Cardiac-specific knockout (CS-Dsg2) mice and wild-type (WT) mice were respectively used as the animal model of ACM and controls. The myocardial collagen volume fraction was determined by histological analysis. The expression levels of fibrotic markers such as α-SMA and Collagen I as well as signal transducers such as STAT3, SMAD3, and PPARα were measured by Western blot and quantitative real-time PCR.

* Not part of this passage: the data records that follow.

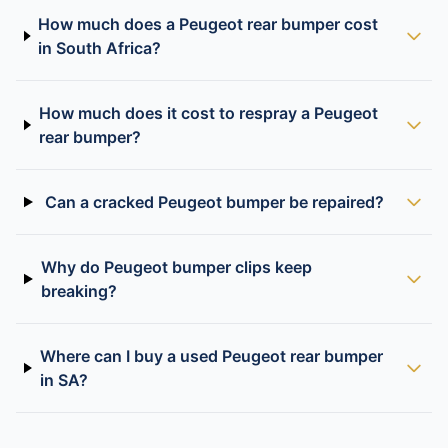
How much does a Peugeot rear bumper cost
in South Africa?
How much does it cost to respray a Peugeot
rear bumper?
Can a cracked Peugeot bumper be repaired?
Why do Peugeot bumper clips keep
breaking?
Where can I buy a used Peugeot rear bumper
in SA?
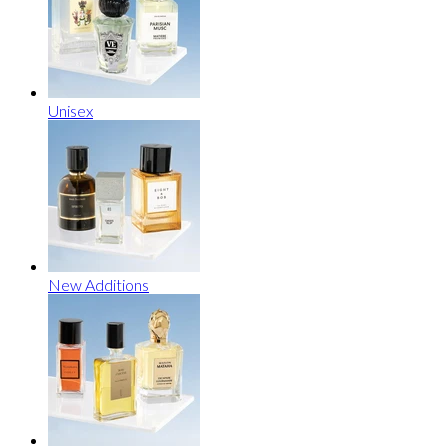
Unisex
New Additions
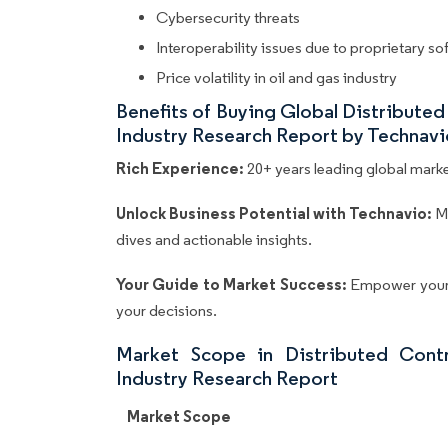
Cybersecurity threats
Interoperability issues due to proprietary s
Price volatility in oil and gas industry
Benefits of Buying Global Distribute
Industry Research Report by Technavi
Rich Experience:
20+ years leading global market
Unlock Business Potential with Technavio:
M
dives and actionable insights.
Your Guide to Market Success:
Empower your 
your decisions.
Market Scope in Distributed Cont
Industry Research Report
Market Scope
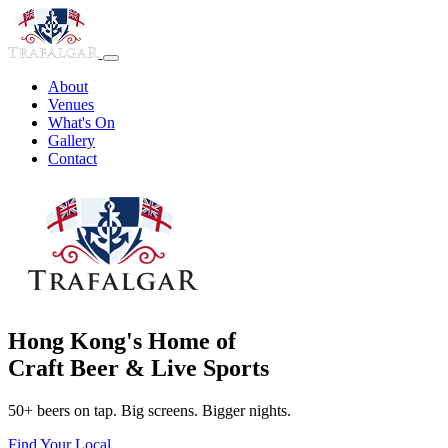
About
Venues
What's On
Gallery
Contact
Hong Kong's Home of
Craft Beer & Live Sports
50+ beers on tap. Big screens. Bigger nights.
Find Your Local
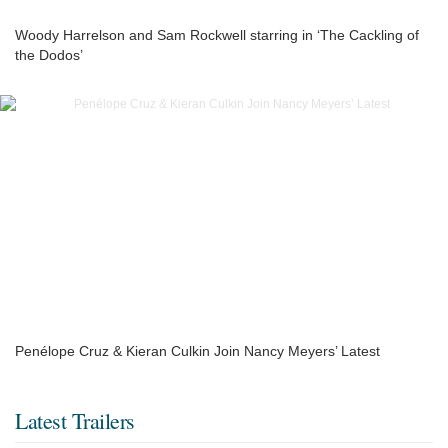
Woody Harrelson and Sam Rockwell starring in ‘The Cackling of
the Dodos’
Penélope Cruz & Kieran Culkin Join Nancy Meyers’ Latest
Latest Trailers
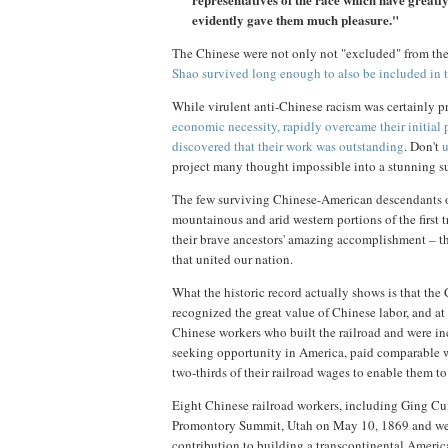
evidently gave them much pleasure."
The Chinese were not only not "excluded" from t
Shao survived long enough to also be included in 
While virulent anti-Chinese racism was certainly pr
economic necessity, rapidly overcame their initial 
discovered that their work was outstanding
. Don't
u
project many thought impossible into a stunning s
The few surviving Chinese-American descendants of
mountainous and arid western portions of the first 
their brave ancestors' amazing accomplishment – th
that united our nation.
What the historic record actually shows is that th
recognized the great value of Chinese labor, and a
Chinese workers who built the railroad and were i
seeking opportunity in America, paid comparable wa
two-thirds of their railroad wages to enable them t
Eight Chinese railroad workers, including Ging C
Promontory Summit, Utah on May 10, 1869 and were 
contribution to building a transcontinental Americ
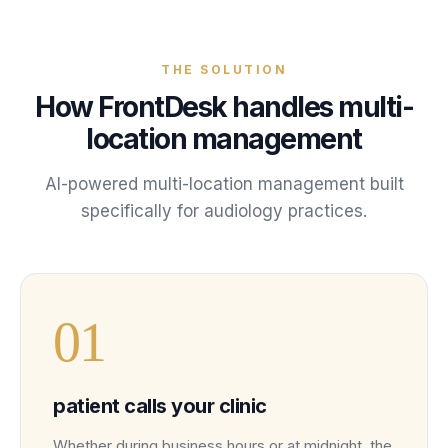
THE SOLUTION
How FrontDesk handles
multi-
location management
AI-powered
multi-location management
built
specifically for
audiology
practices
.
0
1
patient calls your clinic
Whether during business hours or at midnight, the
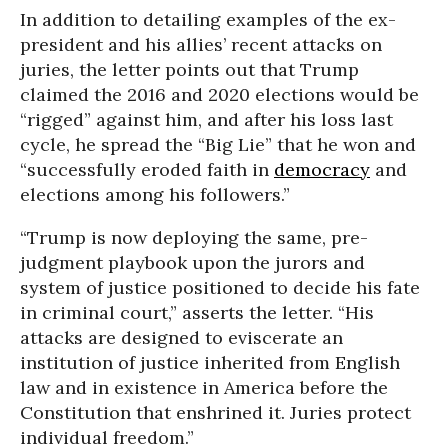
In addition to detailing examples of the ex-
president and his allies’ recent attacks on
juries, the letter points out that Trump
claimed the 2016 and 2020 elections would be
“rigged” against him, and after his loss last
cycle, he spread the “Big Lie” that he won and
“successfully eroded faith in
democracy
and
elections among his followers.”
“Trump is now deploying the same, pre-
judgment playbook upon the jurors and
system of justice positioned to decide his fate
in criminal court,” asserts the letter. “His
attacks are designed to eviscerate an
institution of justice inherited from English
law and in existence in America before the
Constitution that enshrined it. Juries protect
individual freedom.”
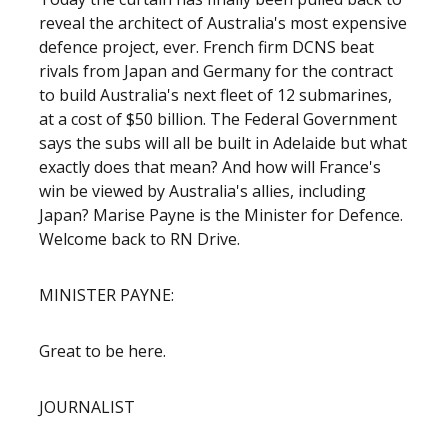
reveal the architect of Australia's most expensive
defence project, ever. French firm DCNS beat
rivals from Japan and Germany for the contract
to build Australia's next fleet of 12 submarines,
at a cost of $50 billion. The Federal Government
says the subs will all be built in Adelaide but what
exactly does that mean? And how will France's
win be viewed by Australia's allies, including
Japan? Marise Payne is the Minister for Defence.
Welcome back to RN Drive.
MINISTER PAYNE:
Great to be here.
JOURNALIST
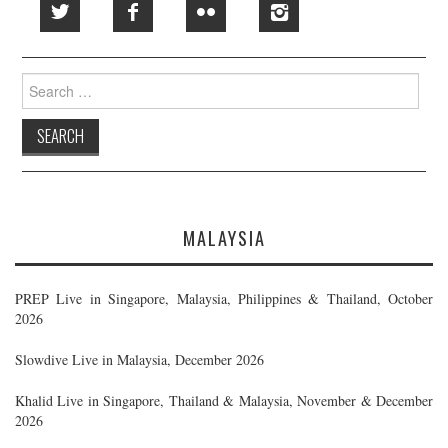
Search
for:
MALAYSIA
PREP Live in Singapore, Malaysia, Philippines & Thailand, October
2026
Slowdive Live in Malaysia, December 2026
Khalid Live in Singapore, Thailand & Malaysia, November & December
2026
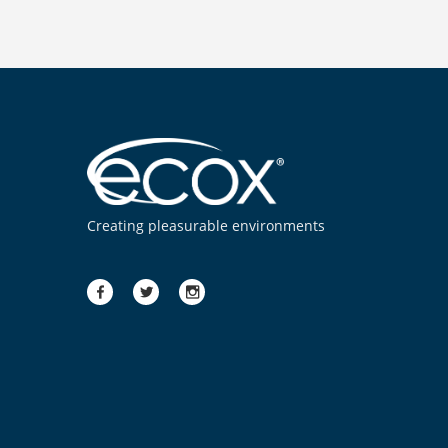
Creating pleasurable environments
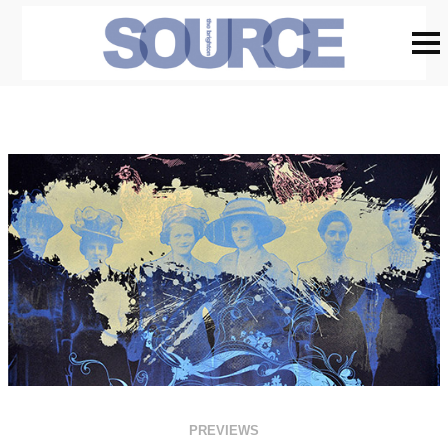
PREVIEWS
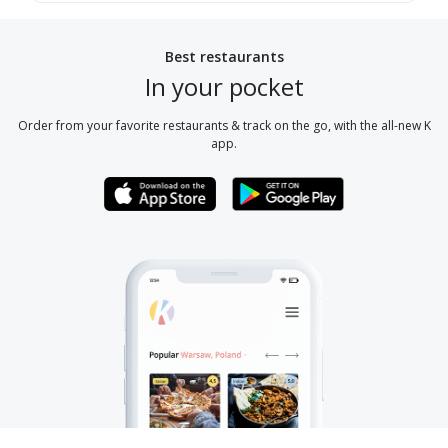
Best restaurants
In your pocket
Order from your favorite restaurants & track on the go, with the all-new K
app.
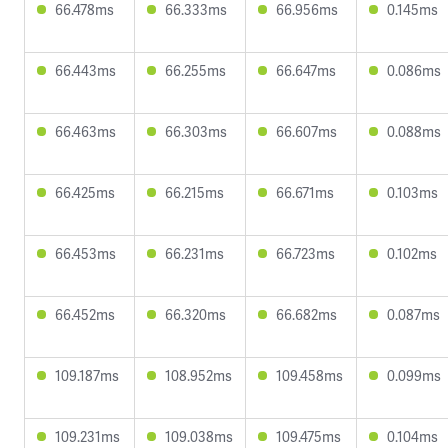
66.478ms
66.333ms
66.956ms
0.145ms
66.443ms
66.255ms
66.647ms
0.086ms
66.463ms
66.303ms
66.607ms
0.088ms
66.425ms
66.215ms
66.671ms
0.103ms
66.453ms
66.231ms
66.723ms
0.102ms
66.452ms
66.320ms
66.682ms
0.087ms
109.187ms
108.952ms
109.458ms
0.099ms
109.231ms
109.038ms
109.475ms
0.104ms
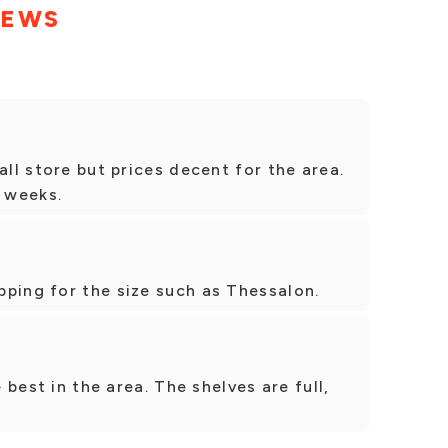
IEWS
all store but prices decent for the area.
 weeks.
ping for the size such as Thessalon.
e best in the area. The shelves are full,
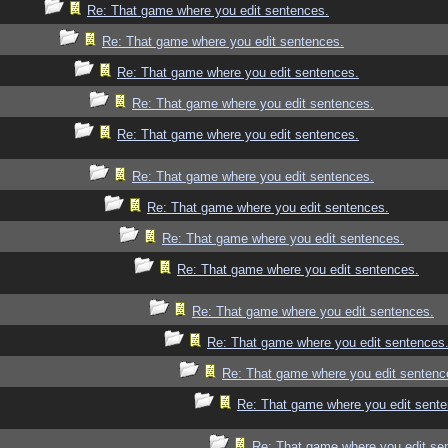
Re: That game where you edit sentences.
Re: That game where you edit sentences.
Re: That game where you edit sentences.
Re: That game where you edit sentences.
Re: That game where you edit sentences.
Re: That game where you edit sentences.
Re: That game where you edit sentences.
Re: That game where you edit sentences.
Re: That game where you edit sentences.
Re: That game where you edit sentences.
Re: That game where you edit sentences
Re: That game where you edit sentenc
Re: That game where you edit sente
Re: That game where you edit se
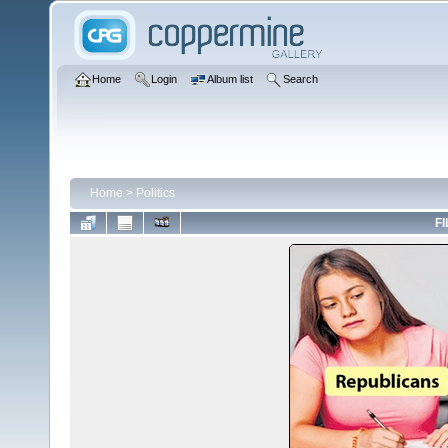
Home
Login
Album list
Search
Home
>
Politics
FI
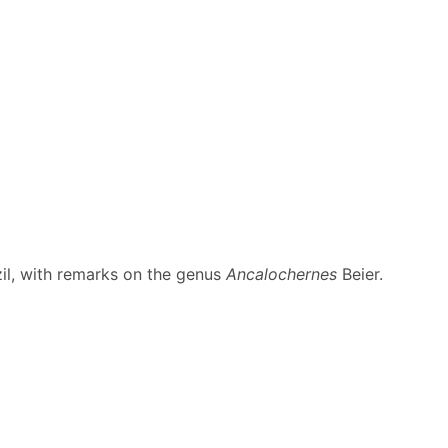
il, with remarks on the genus
Ancalochernes
Beier.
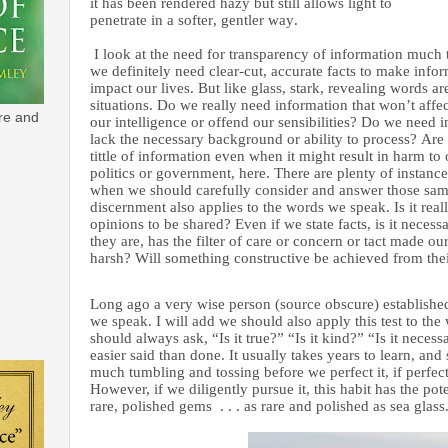
it has been rendered hazy but still allows light to
penetrate in a softer, gentler way.
I look at the need for transparency of information much
we definitely need clear-cut, accurate facts to make infor
impact our lives. But like glass, stark, revealing words a
situations. Do we really need information that won’t affect
re and
our intelligence or offend our sensibilities? Do we need
lack the necessary background or ability to process? Are 
tittle of information even when it might result in harm to 
politics or government, here. There are plenty of instance
when we should carefully consider and answer those sam
discernment also applies to the words we speak. Is it reall
opinions to be shared? Even if we state facts, is it necess
they are, has the filter of care or concern or tact made ou
harsh? Will something constructive be achieved from th
Long ago a very wise person (source obscure) established 
we speak. I will add we should also apply this test to the
should always ask, “Is it true?” “Is it kind?” “Is it necess
easier said than done. It usually takes years to learn, an
much tumbling and tossing before we perfect it, if perfect
However, if we diligently pursue it, this habit has the pot
rare, polished gems . . . as rare and polished as sea glass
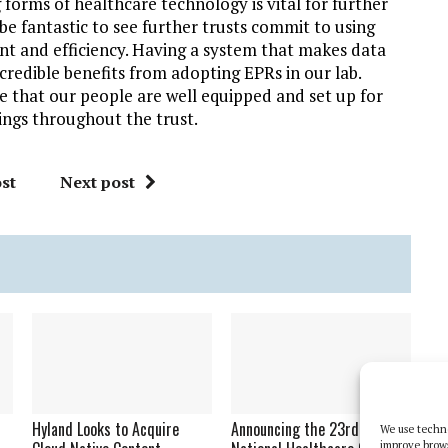
 forms of healthcare technology is vital for further
be fantastic to see further trusts commit to using
nt and efficiency. Having a system that makes data
ncredible benefits from adopting EPRs in our lab.
re that our people are well equipped and set up for
ttings throughout the trust.
st
Next post
Hyland Looks to Acquire
Announcing the 23rd
We use techno
improve brow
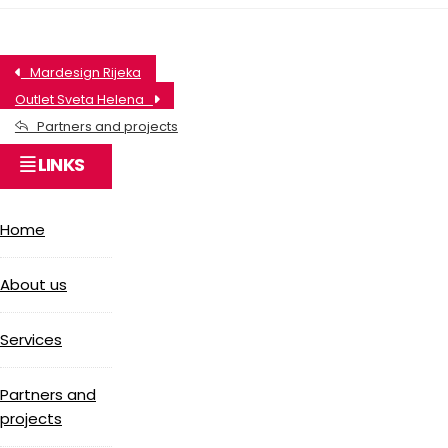
Mardesign Rijeka
Outlet Sveta Helena
Partners and projects
LINKS
Home
About us
Services
Partners and
projects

Increased cardiac fibrosis was observed in CS-Dsg2 mice according to Masson staining. PPARα deficiency and hyperactivation of STAT3 and SMAD3 were observed in the myocardium of CS-Dsg2 mice. The biomarkers of fibrosis such as α-SMA and Collagen I were upregulated after gene silencing of Dsg2 in HL-1 cells. Furthermore, STAT3 gene silencing by Stat3 siRNA inhibited the expression of fibrotic markers. The activation of PPARα by fenofibrate or AAV9-Pparα improved the cardiac fibrosis and decreased the phosphorylation of STAT3, SMAD3, and AKT in CS-Dsg2 mice.
Activation of PPARα alleviates the cardiac fibrosis in ACM.
致心律失常性右室心肌病(ACM)是一种遗传性心肌疾病,其特征是心肌细胞进行性纤维脂肪替代。到目前为止,ACM 的现有治疗方法大多是姑息性的。大约 50%的 ACM 是由桥粒蛋白编码基因(包括桥粒芯糖蛋白 2 [Dsg2])的突变引起的。在本研究中,通过使用心脏特异性 Dsg2 敲除小鼠模型研究了 ACM 的心脏纤维化及其潜在机制。
心脏特异性敲除(CS-Dsg2)小鼠和野生型(WT)小鼠分别作为 ACM 的动物模型和对照。通过组织学分析确定心肌胶原容积分数。通过 Western blot 和定量实时 PCR 测量纤维化标志物(如α-SMA 和 Collagen I)和信号转导物(如 STAT3、SMAD3 和 PPARα)的表达水平。
Masson 染色显示 CS-Dsg2 小鼠的心脏纤维化增加。CS-Dsg2 小鼠的心肌中观察到 PPARα 缺失和 STAT3 和 SMAD3 的过度激活。HL-1 细胞中 Dsg2 基因沉默后,纤维化标志物如α-SMA 和 Collagen I 的表达上调。此外,Stat3 siRNA 抑制 STAT3 基因沉默可抑制纤维化标志物的表达。非诺贝特或 AAV9-Pparα 激活 PPARα 可改善 CS-Dsg2 小鼠的心脏纤维化,并降低 CS-Dsg2 小鼠心脏中 STAT3、SMAD3 和 AKT 的磷酸化。
激活 PPARα 可减轻 ACM 中的心脏纤维化。